Tasse. Meno tasse per chi? Per i redditi da lavoro più bassi? Ottima proposta, da compensare tuttavia con un sistema di tassazione progressivo e che vada a colpire chi più ha e, soprattutto le rendite di natura finanziaria. E reintrodurre la tassa sulla prima casa per i reddito medio – alti.

Fermiamoci qui.
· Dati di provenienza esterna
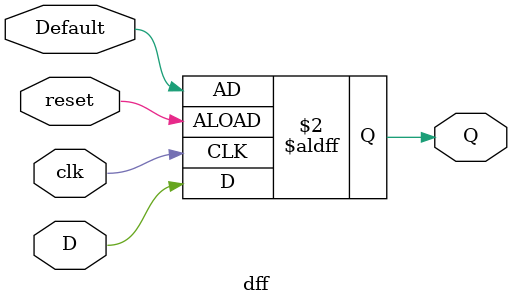
<source format=v>
module dff(
    input Default,
    input D,
    input clk,
    input reset,
    output reg Q
);

    //note: initial blocks work for synthesizers, but typically get ignored by FPGAs, so I omitted it
    //initial begin
    //    Q <= Default;
    //end

    always @(posedge clk or posedge reset) begin
        if (reset)
            Q <= Default;
        else
            Q <= D;
    end

endmodule
</source>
C’è materiale sufficiente per discutere su un possibile accordo, per un potenziale programma di governo.
Non si penserà mica che i consensi al centrosinistra arriveranno dalla “legge Richetti” sui vitalizi, dalla commissione di inchiesta sulle banche, o sulla polemica con la Banca d’Italia.
I consensi arrivano se c’è una percepita inversione di rotta nelle politiche sociali ed economiche. Non chiediamo a nessuno di abiurare il passato, non siamo così crudeli. Ma una certa discontinuità occorre. E se si converge su questo punto, è evidente che bisogna affrontare quello successivo: può un programma di governo innovativo avere il volto di colui che rivendica in maniera quasi assolutistica scelte che la realtà, i fatti, hanno rivelato insufficienti se non dannose?
Non è ossessione, è logica politica: chiunque si sentirebbe preso per i fondelli.

Quindi, cari amici e compagni del PD, se ci si vuole confrontare seriamente, occorre valutare appieno le proposte degli altri. Non bastano appelli retorici e ballate napoletane.